* [Opdracht a]:
Haal uit de records elke regel die de tekenreeks "Management" bevat, waarbij hoofdletters en kleine letters tellen.

╭─ Fragment

In een gehucht, na een koffiestop, ben ik even het spoor kwijt. Ik draai in het rond op zoek naar een pijl. "Abajo." klinkt een stem brutaal diep. Ik zie niemand. Terwijl ik lachend abajo stap, merk ik ineens een klein gepermanent kopje haar, achter een struik in een tuin.
Ik kies voor een herberg in Ribadiso da Baixo, die volgens mijn gids een oase van rust is en aan een bergrivier ligt. Zo blijkt het ook. Ik heb onderweg goed doorgestapt en weer een nieuwe shift ingehaald, en dat wordt nu beloond: ik krijg het voorlaatste bed. Iedereen is hier ontspannen. Mensen hangen, liggen, luieren in het gras...pootje baden in het water... Iedereen lacht. Geen stress maakt mensen vrolijk. Het is een geweldig complex. In de vroegere stallen zijn de douches ondergebracht. Ik ben dankbaar dat er zoveel moeite wordt gedaan voor de pelgrims. Veel hospita`s doen dit werk als vrijwilliger. De hele dag houden ze de wacht om vermoeide reizigers op te vangen. Tot 22h blijven ze aanwezig, met vaak niks omhanden. Sommige mensen zijn van mening dat een pelgrimstocht primitief moet zijn, zoals het vroeger was en dat comfort niet past. Zelf zoek ik niet echt luxe op, maar ik heb er geen kritiek op. Onze tijden hebben hun eigen wreedheden. De struikrovers die zich vroeger verscholen in de bossen, zijn nu verhuisd naar `thuis`, de strijd in de maatschappij, het werk. Voor de wilde dieren hebben we `stress`in de plaats gekregen.

╰─

* [Opdracht b]:
Beoordeel met ja of nee of deze uitspraken kloppen met het fragment hierboven, en citeer letterlijk de woorden die de doorslag geven: (i) De ik-figuur krijgt in de herberg het laatste bed. (ii) De douches zijn ondergebracht in de vroegere stallen. (iii) De hospita's blijven tot 22h aanwezig.

╭─ Records bij opdracht

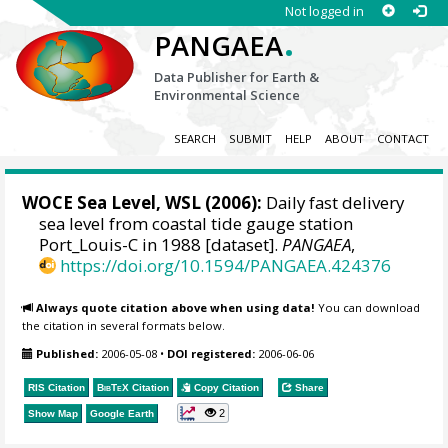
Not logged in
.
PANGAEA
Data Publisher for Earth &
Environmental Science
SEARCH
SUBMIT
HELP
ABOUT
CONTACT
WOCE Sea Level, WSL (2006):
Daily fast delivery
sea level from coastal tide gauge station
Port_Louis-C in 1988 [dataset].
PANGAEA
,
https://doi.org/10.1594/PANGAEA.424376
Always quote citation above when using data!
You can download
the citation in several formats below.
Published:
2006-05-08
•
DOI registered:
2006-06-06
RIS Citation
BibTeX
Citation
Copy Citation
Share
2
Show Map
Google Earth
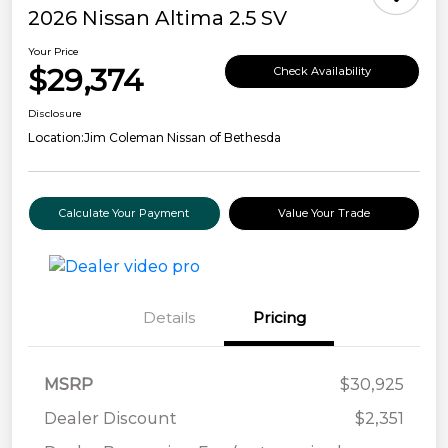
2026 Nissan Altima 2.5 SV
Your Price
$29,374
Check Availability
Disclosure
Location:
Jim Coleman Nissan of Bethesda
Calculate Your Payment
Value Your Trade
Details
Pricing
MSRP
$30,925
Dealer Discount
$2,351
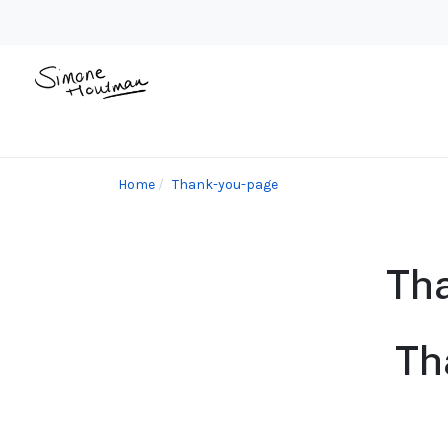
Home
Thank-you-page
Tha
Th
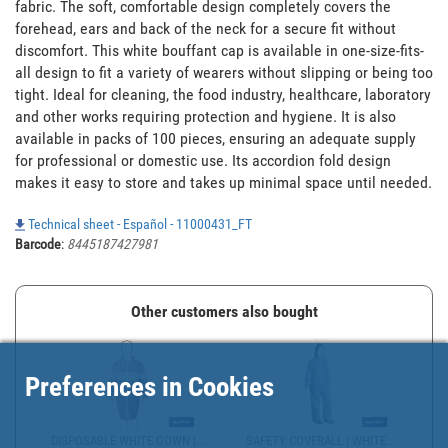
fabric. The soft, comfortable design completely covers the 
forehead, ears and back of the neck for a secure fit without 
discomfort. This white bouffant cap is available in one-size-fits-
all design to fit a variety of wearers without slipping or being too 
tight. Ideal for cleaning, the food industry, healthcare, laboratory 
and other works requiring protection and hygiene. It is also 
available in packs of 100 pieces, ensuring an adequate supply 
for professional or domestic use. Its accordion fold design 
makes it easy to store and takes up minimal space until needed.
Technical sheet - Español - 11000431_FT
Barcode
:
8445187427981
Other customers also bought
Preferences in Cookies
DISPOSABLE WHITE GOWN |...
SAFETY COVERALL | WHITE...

╰─
╭─ Records bij opdracht

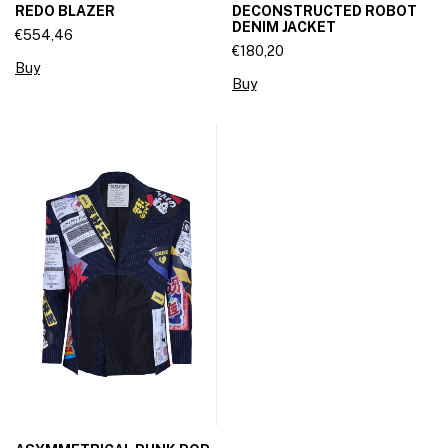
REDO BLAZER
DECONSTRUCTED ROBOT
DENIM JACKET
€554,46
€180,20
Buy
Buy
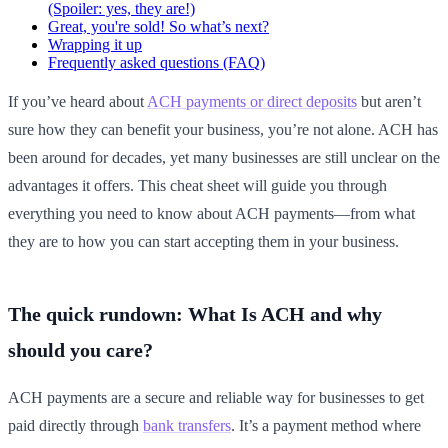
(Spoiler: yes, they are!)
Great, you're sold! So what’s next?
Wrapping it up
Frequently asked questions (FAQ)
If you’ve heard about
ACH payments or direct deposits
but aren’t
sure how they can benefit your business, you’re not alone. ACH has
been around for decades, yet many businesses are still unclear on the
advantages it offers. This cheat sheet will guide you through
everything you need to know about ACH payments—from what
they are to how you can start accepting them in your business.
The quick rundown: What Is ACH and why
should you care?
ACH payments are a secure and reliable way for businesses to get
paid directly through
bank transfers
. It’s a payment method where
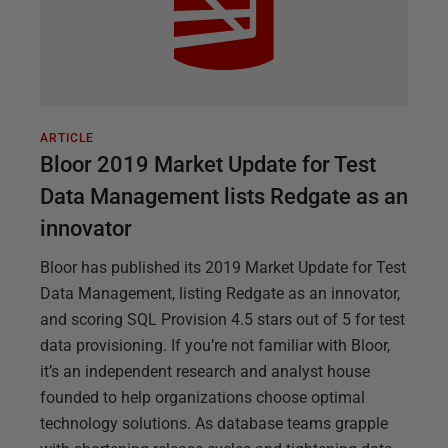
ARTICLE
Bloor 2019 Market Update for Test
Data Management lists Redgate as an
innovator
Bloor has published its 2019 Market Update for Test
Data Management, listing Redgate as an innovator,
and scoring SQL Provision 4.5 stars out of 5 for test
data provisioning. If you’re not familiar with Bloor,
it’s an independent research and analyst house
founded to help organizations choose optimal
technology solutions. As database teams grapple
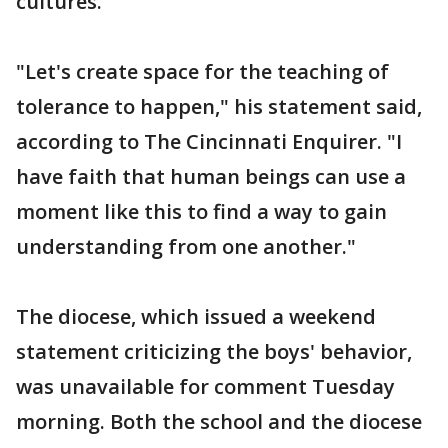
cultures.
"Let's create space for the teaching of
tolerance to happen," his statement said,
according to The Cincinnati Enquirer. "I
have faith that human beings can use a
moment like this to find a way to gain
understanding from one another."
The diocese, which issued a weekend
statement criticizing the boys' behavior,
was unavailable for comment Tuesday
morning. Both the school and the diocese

╰─

* [Uitwerking a]:
Data Management lists Redgate as an
Data Management, listing Redgate as an innovator,

* [Uitwerking b]:
(i) Nee: "ik krijg het voorlaatste bed."
(ii) Ja: "In de vroegere stallen zijn de douches ondergebracht."
(iii) Ja: "Tot 22h blijven ze aanwezig, met vaak niks omhanden."